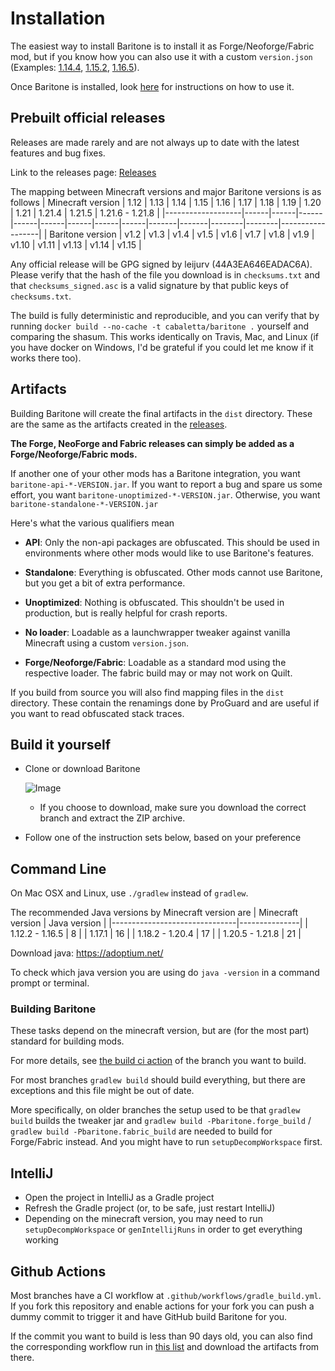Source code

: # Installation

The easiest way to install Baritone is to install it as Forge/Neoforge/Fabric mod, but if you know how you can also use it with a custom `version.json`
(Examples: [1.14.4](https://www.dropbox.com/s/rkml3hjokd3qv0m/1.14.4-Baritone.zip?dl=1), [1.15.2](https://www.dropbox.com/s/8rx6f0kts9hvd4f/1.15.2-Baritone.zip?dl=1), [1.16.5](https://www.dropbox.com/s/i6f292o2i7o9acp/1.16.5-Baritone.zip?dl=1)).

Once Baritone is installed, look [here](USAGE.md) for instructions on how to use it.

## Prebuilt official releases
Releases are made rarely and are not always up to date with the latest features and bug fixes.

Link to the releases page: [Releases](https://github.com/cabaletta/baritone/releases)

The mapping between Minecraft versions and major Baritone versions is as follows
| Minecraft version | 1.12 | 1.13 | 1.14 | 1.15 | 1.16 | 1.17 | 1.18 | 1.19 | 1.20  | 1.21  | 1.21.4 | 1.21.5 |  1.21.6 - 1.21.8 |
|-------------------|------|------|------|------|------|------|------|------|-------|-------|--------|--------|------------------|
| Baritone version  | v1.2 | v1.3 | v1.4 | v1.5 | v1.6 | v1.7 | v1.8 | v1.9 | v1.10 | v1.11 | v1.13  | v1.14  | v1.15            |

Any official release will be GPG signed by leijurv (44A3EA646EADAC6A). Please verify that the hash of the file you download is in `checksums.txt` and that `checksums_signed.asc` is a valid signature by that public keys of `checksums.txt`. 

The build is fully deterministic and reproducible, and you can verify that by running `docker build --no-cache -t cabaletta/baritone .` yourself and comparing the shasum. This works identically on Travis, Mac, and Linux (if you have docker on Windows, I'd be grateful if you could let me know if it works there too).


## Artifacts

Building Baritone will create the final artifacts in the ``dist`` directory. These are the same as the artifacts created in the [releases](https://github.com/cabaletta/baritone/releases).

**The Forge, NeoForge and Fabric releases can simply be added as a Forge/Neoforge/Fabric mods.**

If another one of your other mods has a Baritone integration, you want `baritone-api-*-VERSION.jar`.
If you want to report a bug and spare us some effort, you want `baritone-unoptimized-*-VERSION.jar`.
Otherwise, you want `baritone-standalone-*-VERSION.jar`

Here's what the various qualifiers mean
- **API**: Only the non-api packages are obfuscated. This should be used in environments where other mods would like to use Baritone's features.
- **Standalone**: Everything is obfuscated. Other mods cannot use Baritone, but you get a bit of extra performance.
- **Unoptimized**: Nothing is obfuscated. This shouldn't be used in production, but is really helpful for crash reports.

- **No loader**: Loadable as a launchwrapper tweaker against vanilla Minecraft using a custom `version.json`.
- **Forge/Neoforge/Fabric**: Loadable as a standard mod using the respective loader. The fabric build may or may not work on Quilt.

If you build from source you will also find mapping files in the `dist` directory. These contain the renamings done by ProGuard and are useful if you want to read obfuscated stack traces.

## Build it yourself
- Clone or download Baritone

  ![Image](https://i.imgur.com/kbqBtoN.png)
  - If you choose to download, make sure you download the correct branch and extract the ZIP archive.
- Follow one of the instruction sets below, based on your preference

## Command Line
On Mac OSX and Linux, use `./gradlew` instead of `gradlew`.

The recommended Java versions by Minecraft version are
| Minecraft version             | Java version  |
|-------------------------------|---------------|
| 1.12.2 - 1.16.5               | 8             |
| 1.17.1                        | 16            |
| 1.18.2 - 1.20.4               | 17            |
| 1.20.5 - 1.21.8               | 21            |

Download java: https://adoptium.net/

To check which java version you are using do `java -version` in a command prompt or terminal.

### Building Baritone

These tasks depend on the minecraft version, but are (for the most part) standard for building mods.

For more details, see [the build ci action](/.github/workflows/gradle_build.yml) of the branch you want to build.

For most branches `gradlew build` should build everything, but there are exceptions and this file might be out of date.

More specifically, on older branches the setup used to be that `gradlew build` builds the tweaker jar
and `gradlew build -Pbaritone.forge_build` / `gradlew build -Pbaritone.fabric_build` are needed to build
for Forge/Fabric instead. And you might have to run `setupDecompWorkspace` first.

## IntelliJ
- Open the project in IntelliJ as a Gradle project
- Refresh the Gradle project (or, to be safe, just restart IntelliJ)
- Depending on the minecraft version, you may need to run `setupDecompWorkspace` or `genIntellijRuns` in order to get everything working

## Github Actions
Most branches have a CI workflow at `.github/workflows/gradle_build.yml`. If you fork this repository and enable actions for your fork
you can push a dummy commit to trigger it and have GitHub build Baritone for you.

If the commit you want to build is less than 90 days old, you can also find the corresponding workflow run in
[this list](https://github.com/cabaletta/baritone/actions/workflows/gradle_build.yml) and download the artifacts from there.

ABOUT THIS TASK | Please return all of the items above word for word, leaving out the pictures.

PROBLEM SOLUTION |
Source code

: # Installation

The easiest way to install Baritone is to install it as Forge/Neoforge/Fabric mod, but if you know how you can also use it with a custom `version.json`
(Examples: [1.14.4](https://www.dropbox.com/s/rkml3hjokd3qv0m/1.14.4-Baritone.zip?dl=1), [1.15.2](https://www.dropbox.com/s/8rx6f0kts9hvd4f/1.15.2-Baritone.zip?dl=1), [1.16.5](https://www.dropbox.com/s/i6f292o2i7o9acp/1.16.5-Baritone.zip?dl=1)).

Once Baritone is installed, look [here](USAGE.md) for instructions on how to use it.

## Prebuilt official releases
Releases are made rarely and are not always up to date with the latest features and bug fixes.

Link to the releases page: [Releases](https://github.com/cabaletta/baritone/releases)

The mapping between Minecraft versions and major Baritone versions is as follows
| Minecraft version | 1.12 | 1.13 | 1.14 | 1.15 | 1.16 | 1.17 | 1.18 | 1.19 | 1.20  | 1.21  | 1.21.4 | 1.21.5 |  1.21.6 - 1.21.8 |
|-------------------|------|------|------|------|------|------|------|------|-------|-------|--------|--------|------------------|
| Baritone version  | v1.2 | v1.3 | v1.4 | v1.5 | v1.6 | v1.7 | v1.8 | v1.9 | v1.10 | v1.11 | v1.13  | v1.14  | v1.15            |

Any official release will be GPG signed by leijurv (44A3EA646EADAC6A). Please verify that the hash of the file you download is in `checksums.txt` and that `checksums_signed.asc` is a valid signature by that public keys of `checksums.txt`. 

The build is fully deterministic and reproducible, and you can verify that by running `docker build --no-cache -t cabaletta/baritone .` yourself and comparing the shasum. This works identically on Travis, Mac, and Linux (if you have docker on Windows, I'd be grateful if you could let me know if it works there too).


## Artifacts

Building Baritone will create the final artifacts in the ``dist`` directory. These are the same as the artifacts created in the [releases](https://github.com/cabaletta/baritone/releases).

**The Forge, NeoForge and Fabric releases can simply be added as a Forge/Neoforge/Fabric mods.**

If another one of your other mods has a Baritone integration, you want `baritone-api-*-VERSION.jar`.
If you want to report a bug and spare us some effort, you want `baritone-unoptimized-*-VERSION.jar`.
Otherwise, you want `baritone-standalone-*-VERSION.jar`

Here's what the various qualifiers mean
- **API**: Only the non-api packages are obfuscated. This should be used in environments where other mods would like to use Baritone's features.
- **Standalone**: Everything is obfuscated. Other mods cannot use Baritone, but you get a bit of extra performance.
- **Unoptimized**: Nothing is obfuscated. This shouldn't be used in production, but is really helpful for crash reports.

- **No loader**: Loadable as a launchwrapper tweaker against vanilla Minecraft using a custom `version.json`.
- **Forge/Neoforge/Fabric**: Loadable as a standard mod using the respective loader. The fabric build may or may not work on Quilt.

If you build from source you will also find mapping files in the `dist` directory. These contain the renamings done by ProGuard and are useful if you want to read obfuscated stack traces.

## Build it yourself
- Clone or download Baritone

  ![Image](https://i.imgur.com/kbqBtoN.png)
  - If you choose to download, make sure you download the correct branch and extract the ZIP archive.
- Follow one of the instruction sets below, based on your preference

## Command Line
On Mac OSX and Linux, use `./gradlew` instead of `gradlew`.

The recommended Java versions by Minecraft version are
| Minecraft version             | Java version  |
|-------------------------------|---------------|
| 1.12.2 - 1.16.5               | 8             |
| 1.17.1                        | 16            |
| 1.18.2 - 1.20.4               | 17            |
| 1.20.5 - 1.21.8               | 21            |

Download java: https://adoptium.net/

To check which java version you are using do `java -version` in a command prompt or terminal.

### Building Baritone

These tasks depend on the minecraft version, but are (for the most part) standard for building mods.

For more details, see [the build ci action](/.github/workflows/gradle_build.yml) of the branch you want to build.

For most branches `gradlew build` should build everything, but there are exceptions and this file might be out of date.

More specifically, on older branches the setup used to be that `gradlew build` builds the tweaker jar
and `gradlew build -Pbaritone.forge_build` / `gradlew build -Pbaritone.fabric_build` are needed to build
for Forge/Fabric instead. And you might have to run `setupDecompWorkspace` first.

## IntelliJ
- Open the project in IntelliJ as a Gradle project
- Refresh the Gradle project (or, to be safe, just restart IntelliJ)
- Depending on the minecraft version, you may need to run `setupDecompWorkspace` or `genIntellijRuns` in order to get everything working

## Github Actions
Most branches have a CI workflow at `.github/workflows/gradle_build.yml`. If you fork this repository and enable actions for your fork
you can push a dummy commit to trigger it and have GitHub build Baritone for you.

If the commit you want to build is less than 90 days old, you can also find the corresponding workflow run in
[this list](https://github.com/cabaletta/baritone/actions/workflows/gradle_build.yml) and download the artifacts from there.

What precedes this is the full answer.